You don’t have to wear an inflatable whale on your head to understand the importance of play, but it helps.
On the 13th of March Playful Leeds welcomed Nikki Pugh to Leeds to talk about her work on playfulness. After her talk, NIkki blindfolded us and replaced our sight with a custom sonar system she’d built herself with an Arduino. It was a wonderfully weird spectacle, especially in a converted Methodist Chapel in South Leeds.
Nikki told a lot of great stories but two have really stuck with me.
The first was about Nikki’s experience of creating Birmingham’s first space bringing makers and tinkerers together. She pushed to give it a fun name and the group settled on fizzPop, an ode to West Yorkshire’s own Joseph Priestly, the discoverer of Oxygen and creator of Soda Water.
The name was not well received by some. They wanted a hackspace called a hackspace, with a serious image and no fizzing or popping at all. In the end Nikki got her way and fizzPop is still a leading hackspace in the UK. And the people who moaned at her? The people who endlessly petitioned to name the project less playfully? Very few of them ever turned up in person to make their case or join in and none of them set up a rival hackspace. There’s a lesson in that.

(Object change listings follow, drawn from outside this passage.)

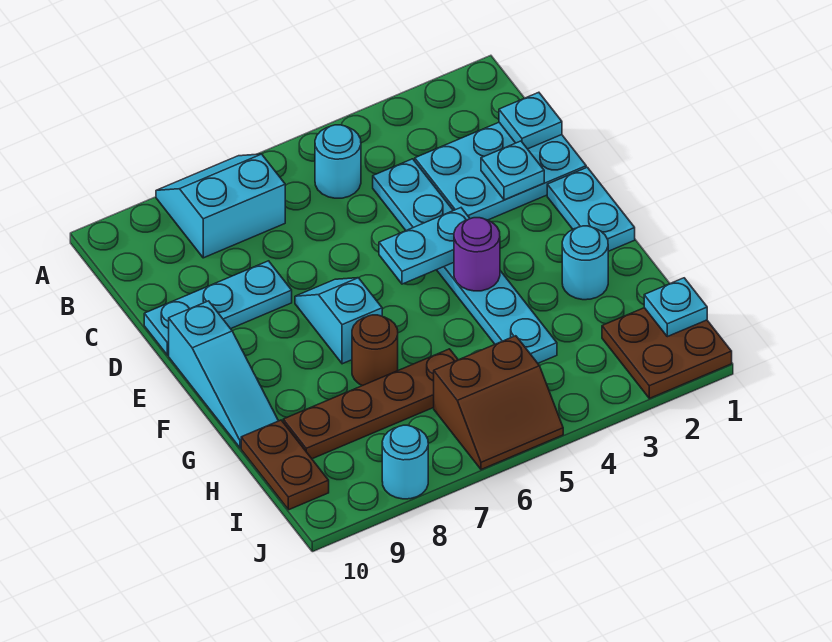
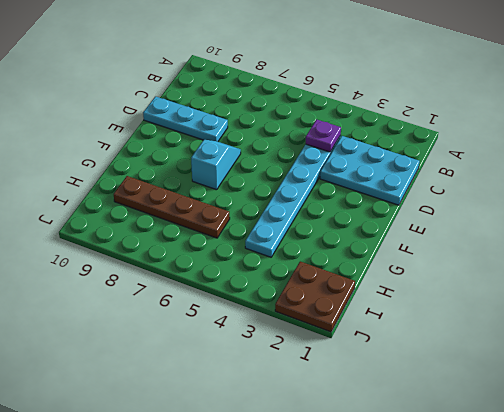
purple plate C4 level 2 -> none
none -> cyan slope A7:B8 level 1 top B
none -> cyan round brick B5 level 1
none -> cyan plate E1:F1 level 1

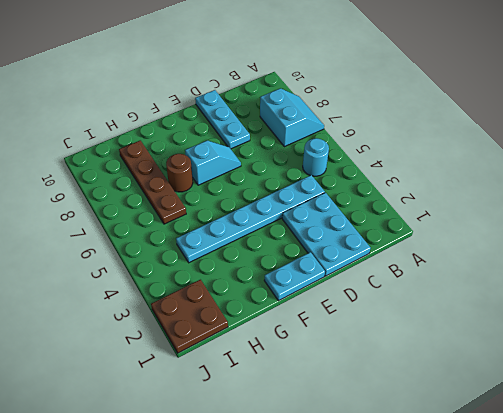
none -> cyan slope E10:G10 level 1 top E
none -> cyan round brick G2 level 1
none -> brown plate H10:I10 level 1

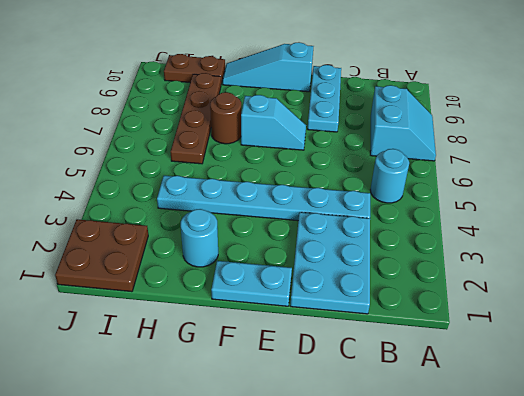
none -> brown slope I5:J6 level 1 top I
none -> cyan round brick J8 level 1
none -> cyan plate C1 level 2

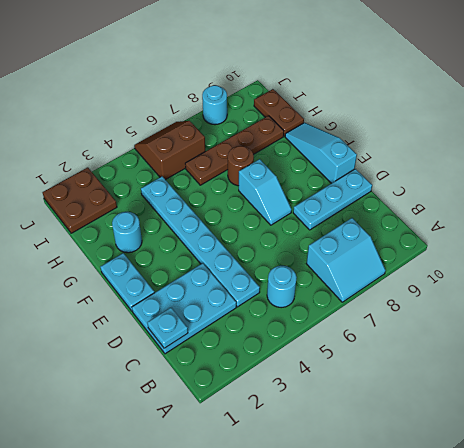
none -> cyan plate D2 level 2
none -> cyan plate E4:E5 level 2
none -> purple round brick F4 level 2

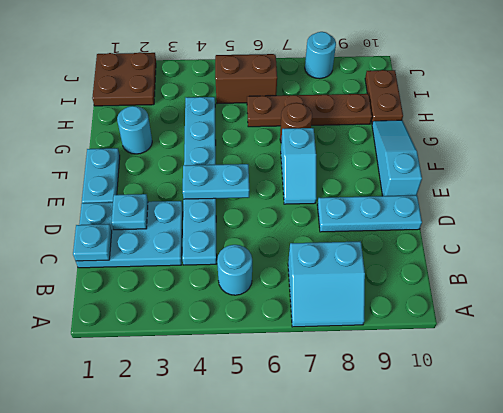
none -> purple round brick F4 level 2
none -> cyan plate I1 level 2

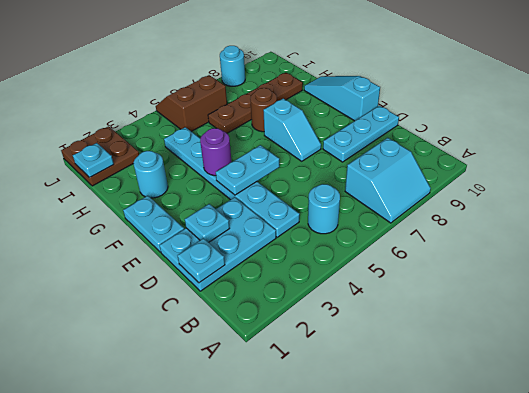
none -> brown plate H10:I10 level 1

To understand the second killer point that NIkkia made you need to understand what kind of stuff she does. She has sent people exploring familiar surroundings with an over-sized GPS-enabled boombox she has programed to encourage them to take small risks and unusual paths. She has attached table-tennis nets to empty market stalls and given out bats and balls to passers-by. She got me to put an inflatable whale on my head.
Common to everything, Nikki is fanatical about inviting people to play more, whoever and wherever they are.
The day after Nikki’s talk I realised that the experiences that Dan and I build at imactivate are always sold as interactive. We take a physical object, and add some extra digital content to it that can be uncovered with a smartphone. Often that content is serious, the objective is clear, and interactive is the right word to use. Sometimes the content is fun and its purpose is unclear.
So we’ve started describing some of our projects as playful, and commissioning artists to work on playful content, not interactive content. It’s a new way of thinking about what we do and I can’t say yet whether that matters or not. But when someone gives you an invitation to play, it seems rude not to give it a go.